2 minute read

I ran into stegosploit while working on a HTB box. It was definitely a rabbit hole but one that was quite fun.

I couldn’t find the source code anywhere, and in stego fashion had to extract it out of the pdf (which you can find here).

Getting the source

Once you read through the article you had to run:

unzip pocorgtfo08.pdf stegosploit_tool.png

Which gives us this image

It asks you to change the file to .html and open it in a browser. Once you do that you click on the image that opened in your browser and it downloads a zip file titled stegosploit-tools.7z.

Once you unzip it you are left with a simple folder structure.

Of interest for this post is /stego/iterative_encoding.html If you open this in your browser you are given a very rudimentary application for encoding payloads into images.

To input a file you have to provide the full path in the Input file box and then make a few selections and input your exploit code.

How it works

Stegosploit is a combination of the two words stenography and exploit.

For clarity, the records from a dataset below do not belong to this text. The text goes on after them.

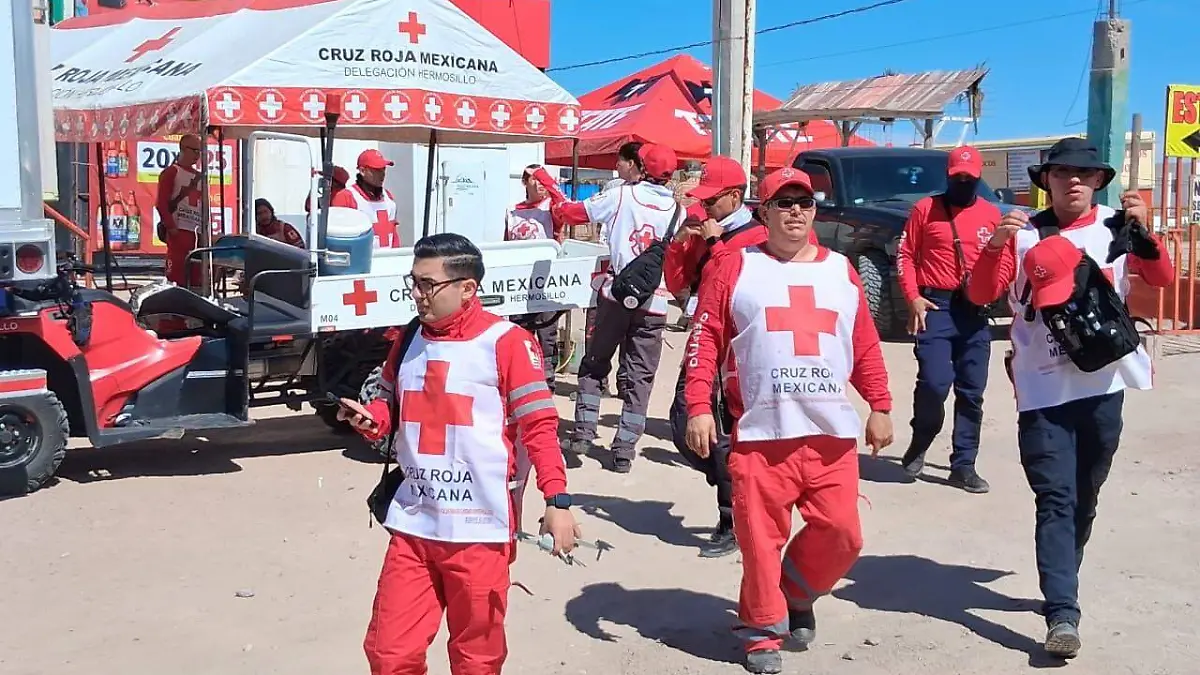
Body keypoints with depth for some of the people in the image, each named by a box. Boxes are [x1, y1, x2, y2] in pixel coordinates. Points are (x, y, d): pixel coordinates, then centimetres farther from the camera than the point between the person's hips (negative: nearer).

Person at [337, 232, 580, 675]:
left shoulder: (507, 342, -9)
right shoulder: (408, 342, 10)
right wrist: (369, 419, 0)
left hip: (478, 528, -5)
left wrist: (557, 500, -17)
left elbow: (539, 425, -9)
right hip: (413, 524, 5)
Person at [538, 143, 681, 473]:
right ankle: (623, 451, 6)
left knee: (594, 364, 16)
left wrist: (558, 208, 26)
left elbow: (571, 212, 6)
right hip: (654, 303, 1)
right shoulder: (677, 210, 5)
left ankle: (583, 432, 9)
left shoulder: (622, 196, -1)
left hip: (617, 296, -1)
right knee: (639, 377, 7)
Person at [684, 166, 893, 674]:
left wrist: (880, 407, 12)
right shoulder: (734, 267, 3)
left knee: (842, 534, 3)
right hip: (760, 432, -3)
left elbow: (866, 346, 17)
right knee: (761, 538, 0)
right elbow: (705, 342, -1)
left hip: (832, 433, 3)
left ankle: (797, 595, 30)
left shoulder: (840, 270, 14)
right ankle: (763, 631, 19)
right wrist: (699, 408, -9)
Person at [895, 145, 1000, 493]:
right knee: (934, 383, -14)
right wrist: (913, 297, -7)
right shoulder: (926, 208, 3)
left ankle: (964, 466, 14)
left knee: (972, 392, 5)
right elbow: (905, 255, 3)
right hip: (935, 307, -3)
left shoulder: (992, 214, 10)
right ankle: (919, 444, 14)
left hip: (975, 311, 3)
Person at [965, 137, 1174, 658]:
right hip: (1042, 391, -2)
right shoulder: (1025, 233, 3)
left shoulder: (1116, 228, 8)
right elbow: (981, 295, -5)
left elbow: (1162, 278, -2)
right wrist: (997, 243, -20)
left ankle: (1060, 589, 31)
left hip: (1104, 386, 2)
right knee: (1056, 501, -7)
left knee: (1084, 499, 14)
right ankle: (1062, 615, -10)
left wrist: (1142, 231, -17)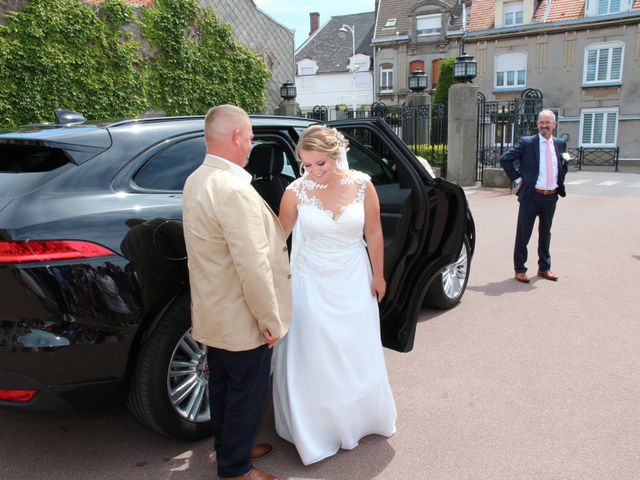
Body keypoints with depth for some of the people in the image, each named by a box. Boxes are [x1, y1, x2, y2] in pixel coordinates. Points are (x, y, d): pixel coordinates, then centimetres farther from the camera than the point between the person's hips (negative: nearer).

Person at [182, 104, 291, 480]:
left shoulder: (197, 180, 5)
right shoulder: (234, 190, -27)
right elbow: (253, 266, -28)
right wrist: (270, 321, -18)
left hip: (214, 313, 9)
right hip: (241, 320, -9)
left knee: (223, 385, 23)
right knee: (249, 393, 10)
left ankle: (230, 448, 43)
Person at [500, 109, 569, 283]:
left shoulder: (560, 144, 7)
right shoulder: (527, 143, -6)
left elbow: (563, 165, 23)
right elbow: (505, 159, -6)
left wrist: (560, 182, 8)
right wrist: (517, 179, -8)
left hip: (551, 197, 4)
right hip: (530, 196, -4)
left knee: (545, 234, 16)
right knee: (523, 234, 2)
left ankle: (544, 268, 30)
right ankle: (520, 269, 14)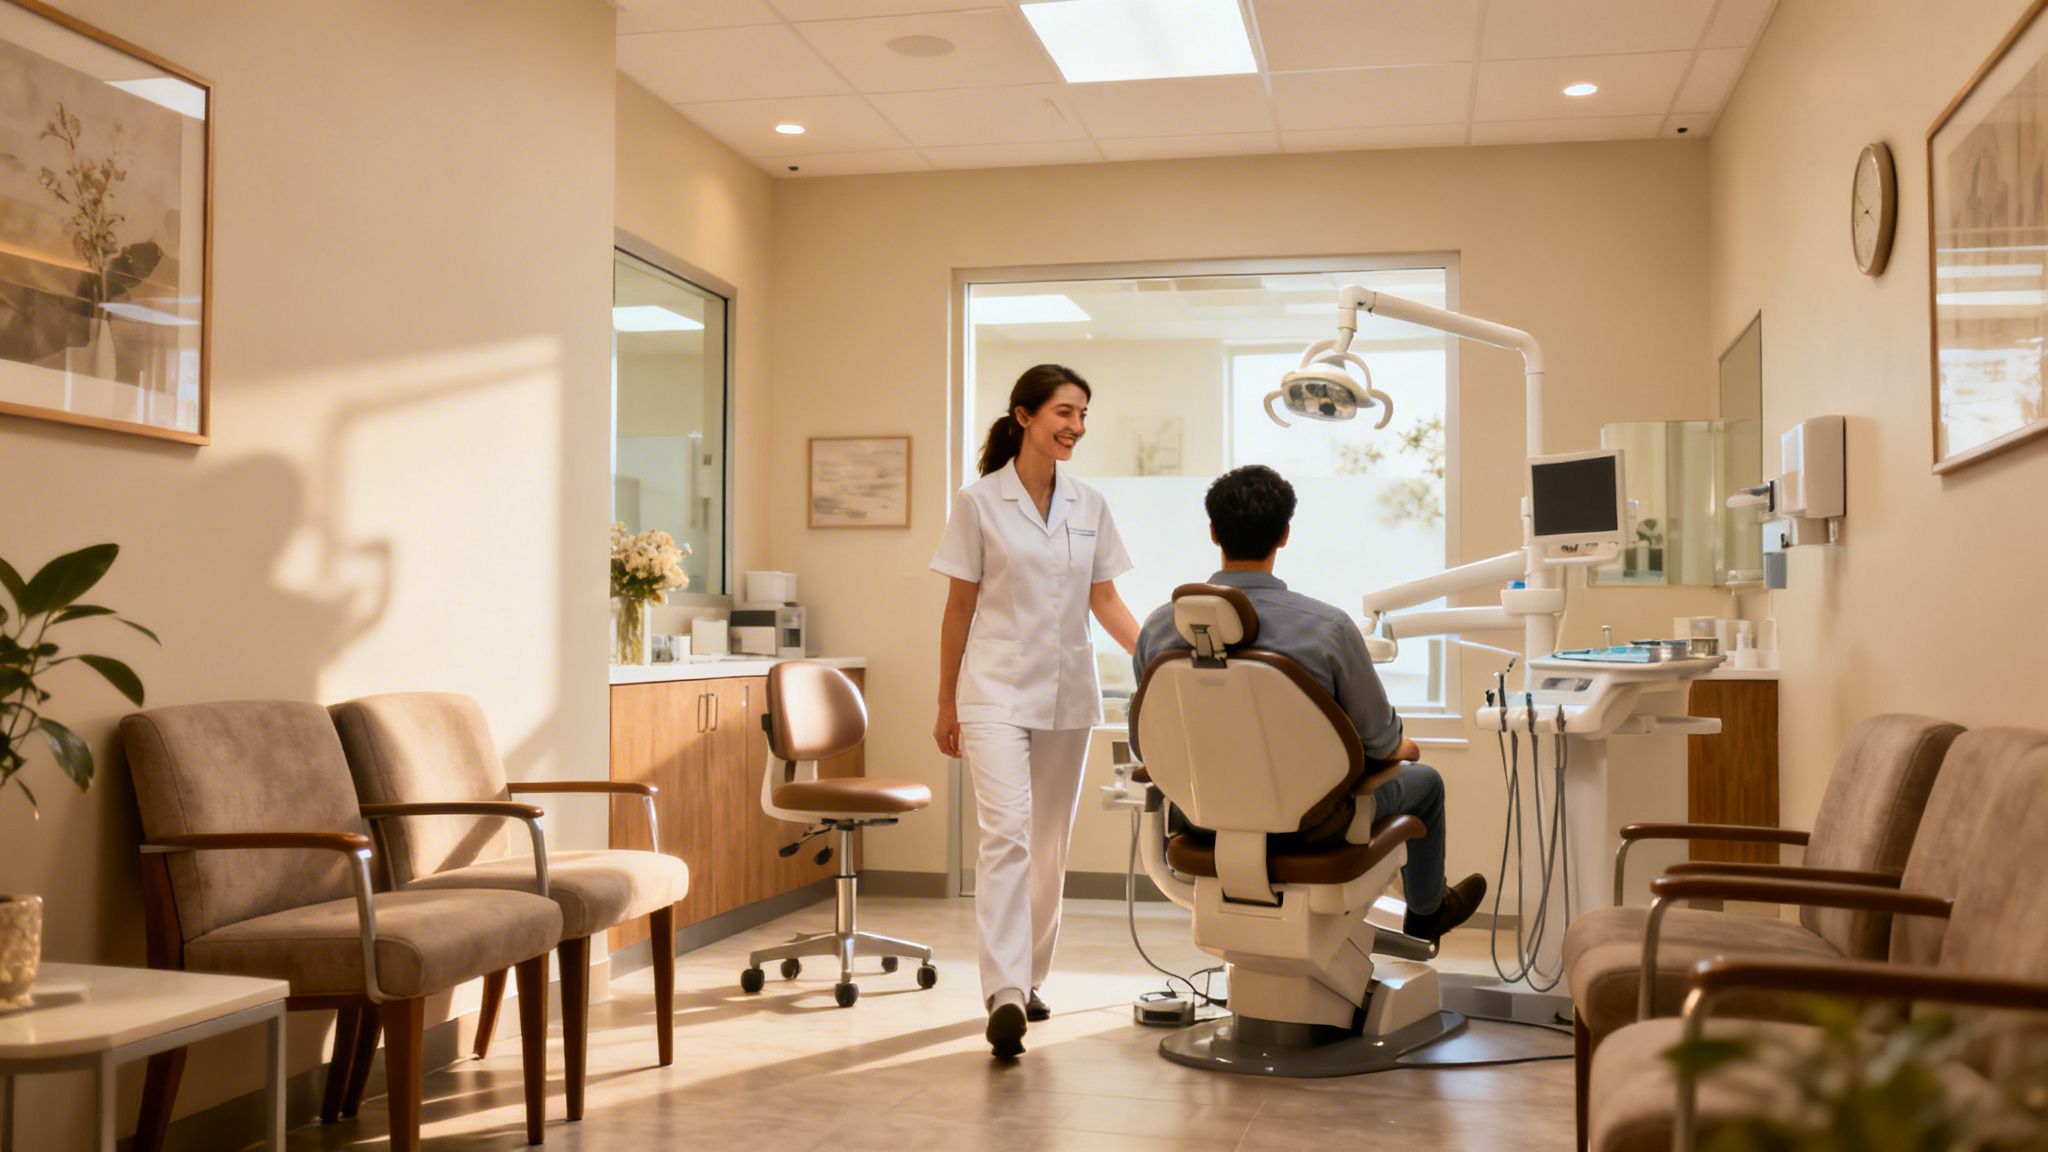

The basic idea behind this to exploit browser vulnerabilities to run arbitrary javascript code. The interesting thing about stegosploit is that it is built to use a seemingly innocuous method, an image file. Most of the information here comes out of the pocorgtfo pdf listed above.

But it isn’t just an image file. It is a polyglot file, including both an image an html (and javascript). If opened in an image viewer the encoded file shows a working image. If opened in a vulnerable browser it still shows the image but also exploits the code.

Specifically, Stegosploit, was a POC built around Use- After-Free exploit (CVE-2014-0282). This is quite old but the idea behind it is solid.

Initial attempts used HTML5 Canvas decoding, which is/was not detected as it is/was only performing canvas pixel manipulation. There were a few goals that make this interesting: pg. 29

  1. No data to be transmitted over the network except JPG or PNG files
  2. No visible aberrations to the image
  3. No exploit code in strings within image
  4. No user interaction
  5. Only one image used

Managing to pack these five things together results in a stealthy exploit. It requires no interaction other than seeing the photo, the photo doesn’t look wrong.

To avoid aberrations the image is encoded on less significant bits (you can do least significant bits, but you can move a few layers up and still not get visual aberrations).

They also encoded in a grid with every nth pixel being used for encoding the bit stream. pg. 32

This exploit also uses the fact that browsers are more complex then image viewers (ie they have to recognize more file types). A browser uses two things (according to this article)

  1. The file extension
  2. HTTP Content-Type response header

Browsers have attempted to implement Content Sniffing which is where the vulnerability that polyglot exploits exists.

In a generic sense, this exploit looked at the internals of different web browsers and looked for weaknesses in how they identified files and then exploited that weakness.

There is definitely space for this type of research, I am not sure of current capabilities regarding image encoding, but this interests me and I expect to continue looking.